= What you need to do =
**A)** Rewrite the custom dataset loading page from "Principle:LaurentMazare Tch rs" to "for transfer learning.", putting "256x256" in place of "224x224".
**B)** According to the custom dataset loading page, what lets any custom image classification dataset be used with pretrained ImageNet models for transfer learning? Answer in one to three sentences.

= Selected extract =
[start]
Principle:LaurentMazare Tch rs Custom Dataset Loading
| Knowledge Sources | |
|---|---|
| Domains | Computer_Vision, Data_Loading |
| Last Updated | 2026-02-08 14:00 GMT |
Overview
Mechanism for loading custom image classification datasets organized in a directory structure with class-named subdirectories.
Description
Custom dataset loading reads images from a directory hierarchy where each class has its own subdirectory under train/ and val/ folders. All images are loaded, resized to 224x224, and normalized using ImageNet statistics. Class labels are automatically assigned based on directory names (alphabetical ordering). This enables any custom image classification dataset to be used with pretrained ImageNet models for transfer learning.
Usage
Use when fine-tuning pretrained models on custom datasets. Organize your images in the expected directory structure: root/train/class_name/image.jpg and root/val/class_name/image.jpg.
Theoretical Basis
Expected Directory Structure:
dataset_root/
train/
class_a/
img001.jpg
img002.jpg
class_b/
img003.jpg
val/
class_a/
img004.jpg
class_b/
img005.jpg
Loading Process:
1. Enumerate class directories under val/
2. For each class (sorted): assign integer label 0, 1, 2, ...
3. Load all images, resize to 224x224, apply ImageNet normalization
4. Stack into tensors: train_images [N, 3, 224, 224], train_labels [N]
[end]
Recorded data:
[start]
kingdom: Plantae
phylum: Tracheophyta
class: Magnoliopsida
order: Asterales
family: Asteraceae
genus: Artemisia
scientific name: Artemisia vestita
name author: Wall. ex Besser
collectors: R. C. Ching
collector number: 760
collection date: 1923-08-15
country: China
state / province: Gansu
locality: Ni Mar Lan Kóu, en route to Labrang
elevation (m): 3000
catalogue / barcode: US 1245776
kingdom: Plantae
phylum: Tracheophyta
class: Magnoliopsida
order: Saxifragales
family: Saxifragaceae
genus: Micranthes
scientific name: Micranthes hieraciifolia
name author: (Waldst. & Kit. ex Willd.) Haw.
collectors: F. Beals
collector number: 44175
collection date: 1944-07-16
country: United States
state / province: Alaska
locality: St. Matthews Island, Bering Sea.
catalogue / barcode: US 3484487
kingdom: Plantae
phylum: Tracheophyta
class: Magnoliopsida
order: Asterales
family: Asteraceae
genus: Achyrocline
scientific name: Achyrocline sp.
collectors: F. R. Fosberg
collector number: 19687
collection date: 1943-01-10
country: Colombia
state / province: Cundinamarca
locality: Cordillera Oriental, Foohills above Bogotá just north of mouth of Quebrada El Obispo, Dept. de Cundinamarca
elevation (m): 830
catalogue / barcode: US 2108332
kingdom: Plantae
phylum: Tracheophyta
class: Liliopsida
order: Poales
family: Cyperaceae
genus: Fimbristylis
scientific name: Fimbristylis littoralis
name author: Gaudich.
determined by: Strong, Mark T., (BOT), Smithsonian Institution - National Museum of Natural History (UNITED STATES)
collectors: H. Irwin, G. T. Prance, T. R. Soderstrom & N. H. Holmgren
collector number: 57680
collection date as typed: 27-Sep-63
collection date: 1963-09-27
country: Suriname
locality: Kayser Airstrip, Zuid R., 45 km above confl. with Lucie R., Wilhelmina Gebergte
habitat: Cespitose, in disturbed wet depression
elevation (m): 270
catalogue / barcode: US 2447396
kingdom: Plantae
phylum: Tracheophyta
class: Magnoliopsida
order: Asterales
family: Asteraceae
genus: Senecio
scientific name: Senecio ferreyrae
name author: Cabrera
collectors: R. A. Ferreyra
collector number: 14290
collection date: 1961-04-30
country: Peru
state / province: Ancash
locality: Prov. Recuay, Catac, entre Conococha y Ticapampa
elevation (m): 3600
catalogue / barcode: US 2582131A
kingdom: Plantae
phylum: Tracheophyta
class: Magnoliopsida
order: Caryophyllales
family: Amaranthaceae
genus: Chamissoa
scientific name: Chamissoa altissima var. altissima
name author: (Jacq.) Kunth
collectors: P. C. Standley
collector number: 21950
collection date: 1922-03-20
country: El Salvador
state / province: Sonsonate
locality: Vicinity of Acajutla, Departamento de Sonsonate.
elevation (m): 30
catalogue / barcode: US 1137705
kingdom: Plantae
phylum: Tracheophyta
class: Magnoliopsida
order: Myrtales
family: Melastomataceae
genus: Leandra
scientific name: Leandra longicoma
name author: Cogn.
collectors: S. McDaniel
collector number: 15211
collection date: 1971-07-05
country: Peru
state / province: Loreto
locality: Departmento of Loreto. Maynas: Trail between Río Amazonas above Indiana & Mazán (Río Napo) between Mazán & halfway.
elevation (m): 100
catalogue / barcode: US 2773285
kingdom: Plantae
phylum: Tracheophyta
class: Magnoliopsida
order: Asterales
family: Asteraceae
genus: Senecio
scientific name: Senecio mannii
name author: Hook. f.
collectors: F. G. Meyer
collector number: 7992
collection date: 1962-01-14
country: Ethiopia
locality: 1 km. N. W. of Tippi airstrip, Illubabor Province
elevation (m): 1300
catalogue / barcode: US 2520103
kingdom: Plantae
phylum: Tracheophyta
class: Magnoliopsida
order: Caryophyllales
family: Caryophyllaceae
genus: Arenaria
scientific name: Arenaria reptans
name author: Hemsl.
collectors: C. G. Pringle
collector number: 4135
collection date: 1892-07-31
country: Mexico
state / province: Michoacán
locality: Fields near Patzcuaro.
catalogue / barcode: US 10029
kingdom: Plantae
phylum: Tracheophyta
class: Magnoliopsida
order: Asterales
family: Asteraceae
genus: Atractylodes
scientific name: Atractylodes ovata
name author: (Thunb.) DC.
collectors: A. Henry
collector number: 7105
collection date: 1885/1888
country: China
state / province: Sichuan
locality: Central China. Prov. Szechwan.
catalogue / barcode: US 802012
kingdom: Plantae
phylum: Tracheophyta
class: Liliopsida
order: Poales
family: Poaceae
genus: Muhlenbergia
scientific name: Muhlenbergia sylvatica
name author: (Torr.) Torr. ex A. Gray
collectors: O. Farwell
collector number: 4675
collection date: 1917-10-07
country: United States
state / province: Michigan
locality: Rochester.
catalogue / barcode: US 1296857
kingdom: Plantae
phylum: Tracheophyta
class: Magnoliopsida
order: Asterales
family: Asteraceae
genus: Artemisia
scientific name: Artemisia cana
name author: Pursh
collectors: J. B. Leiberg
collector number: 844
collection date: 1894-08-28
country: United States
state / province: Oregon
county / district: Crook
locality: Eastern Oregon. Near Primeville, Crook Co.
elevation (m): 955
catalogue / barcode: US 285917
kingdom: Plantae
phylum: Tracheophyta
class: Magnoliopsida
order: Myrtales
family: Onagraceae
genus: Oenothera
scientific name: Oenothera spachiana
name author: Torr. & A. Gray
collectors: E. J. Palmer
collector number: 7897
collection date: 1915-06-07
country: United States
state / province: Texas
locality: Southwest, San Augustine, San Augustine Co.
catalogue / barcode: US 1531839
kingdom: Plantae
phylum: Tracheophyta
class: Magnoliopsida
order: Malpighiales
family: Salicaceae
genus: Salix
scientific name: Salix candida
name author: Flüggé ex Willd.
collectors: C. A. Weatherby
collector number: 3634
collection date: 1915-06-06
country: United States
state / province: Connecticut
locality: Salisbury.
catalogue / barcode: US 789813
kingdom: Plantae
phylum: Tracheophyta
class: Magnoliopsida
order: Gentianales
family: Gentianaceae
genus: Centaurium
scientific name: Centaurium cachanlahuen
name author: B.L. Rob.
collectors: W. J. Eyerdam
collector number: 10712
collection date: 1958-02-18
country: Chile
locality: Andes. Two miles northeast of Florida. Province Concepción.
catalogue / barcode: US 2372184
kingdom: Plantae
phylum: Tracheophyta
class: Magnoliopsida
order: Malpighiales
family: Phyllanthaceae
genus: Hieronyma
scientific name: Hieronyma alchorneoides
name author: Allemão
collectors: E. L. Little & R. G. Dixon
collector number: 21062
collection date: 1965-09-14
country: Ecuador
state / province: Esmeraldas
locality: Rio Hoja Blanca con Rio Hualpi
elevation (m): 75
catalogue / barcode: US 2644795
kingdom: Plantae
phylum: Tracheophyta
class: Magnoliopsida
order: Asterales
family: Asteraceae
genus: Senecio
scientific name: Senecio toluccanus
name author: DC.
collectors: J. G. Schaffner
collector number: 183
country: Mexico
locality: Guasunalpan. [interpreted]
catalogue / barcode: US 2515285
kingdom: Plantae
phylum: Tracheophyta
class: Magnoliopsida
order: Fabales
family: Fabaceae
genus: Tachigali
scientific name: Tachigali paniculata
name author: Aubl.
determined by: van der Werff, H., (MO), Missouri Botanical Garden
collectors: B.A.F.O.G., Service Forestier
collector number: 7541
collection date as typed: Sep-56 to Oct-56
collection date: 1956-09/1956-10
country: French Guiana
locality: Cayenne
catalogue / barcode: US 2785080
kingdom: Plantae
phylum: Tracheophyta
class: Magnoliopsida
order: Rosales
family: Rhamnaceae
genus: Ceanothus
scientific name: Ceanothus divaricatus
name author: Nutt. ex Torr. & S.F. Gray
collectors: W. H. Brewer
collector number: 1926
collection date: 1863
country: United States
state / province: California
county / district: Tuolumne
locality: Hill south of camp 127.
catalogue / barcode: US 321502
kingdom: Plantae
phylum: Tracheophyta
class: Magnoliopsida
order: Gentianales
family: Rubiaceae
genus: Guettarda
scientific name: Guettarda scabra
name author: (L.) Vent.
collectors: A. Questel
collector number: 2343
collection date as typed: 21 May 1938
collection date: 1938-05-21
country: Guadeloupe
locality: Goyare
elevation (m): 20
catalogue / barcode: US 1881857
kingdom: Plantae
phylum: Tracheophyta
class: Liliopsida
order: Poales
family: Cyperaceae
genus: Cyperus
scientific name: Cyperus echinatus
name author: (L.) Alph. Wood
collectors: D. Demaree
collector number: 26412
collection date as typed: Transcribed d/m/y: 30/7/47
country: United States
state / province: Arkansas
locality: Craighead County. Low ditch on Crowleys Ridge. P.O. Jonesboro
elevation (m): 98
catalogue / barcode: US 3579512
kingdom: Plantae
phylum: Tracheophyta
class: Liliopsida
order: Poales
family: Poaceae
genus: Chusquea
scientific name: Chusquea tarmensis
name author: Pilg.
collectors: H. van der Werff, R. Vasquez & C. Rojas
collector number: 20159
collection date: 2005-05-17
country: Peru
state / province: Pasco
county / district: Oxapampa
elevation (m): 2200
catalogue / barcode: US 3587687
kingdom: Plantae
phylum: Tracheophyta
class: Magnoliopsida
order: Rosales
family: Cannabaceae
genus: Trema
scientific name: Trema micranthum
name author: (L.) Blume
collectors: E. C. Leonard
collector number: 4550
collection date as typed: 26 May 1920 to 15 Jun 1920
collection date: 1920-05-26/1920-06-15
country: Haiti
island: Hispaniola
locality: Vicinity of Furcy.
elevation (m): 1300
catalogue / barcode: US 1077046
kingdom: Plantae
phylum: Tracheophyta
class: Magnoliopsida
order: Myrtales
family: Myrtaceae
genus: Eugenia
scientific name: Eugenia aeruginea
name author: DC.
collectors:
[end]
= Exercise solutions =
**A)**
Principle:LaurentMazare Tch rs Custom Dataset Loading
| Knowledge Sources | |
|---|---|
| Domains | Computer_Vision, Data_Loading |
| Last Updated | 2026-02-08 14:00 GMT |
Overview
Mechanism for loading custom image classification datasets organized in a directory structure with class-named subdirectories.
Description
Custom dataset loading reads images from a directory hierarchy where each class has its own subdirectory under train/ and val/ folders. All images are loaded, resized to 256x256, and normalized using ImageNet statistics. Class labels are automatically assigned based on directory names (alphabetical ordering). This enables any custom image classification dataset to be used with pretrained ImageNet models for transfer learning.

**B)** All images are loaded, resized to 224x224, and normalized using ImageNet statistics. Class labels are assigned automatically from the directory names in alphabetical order. Together, these steps let any custom image classification dataset be used with pretrained ImageNet models.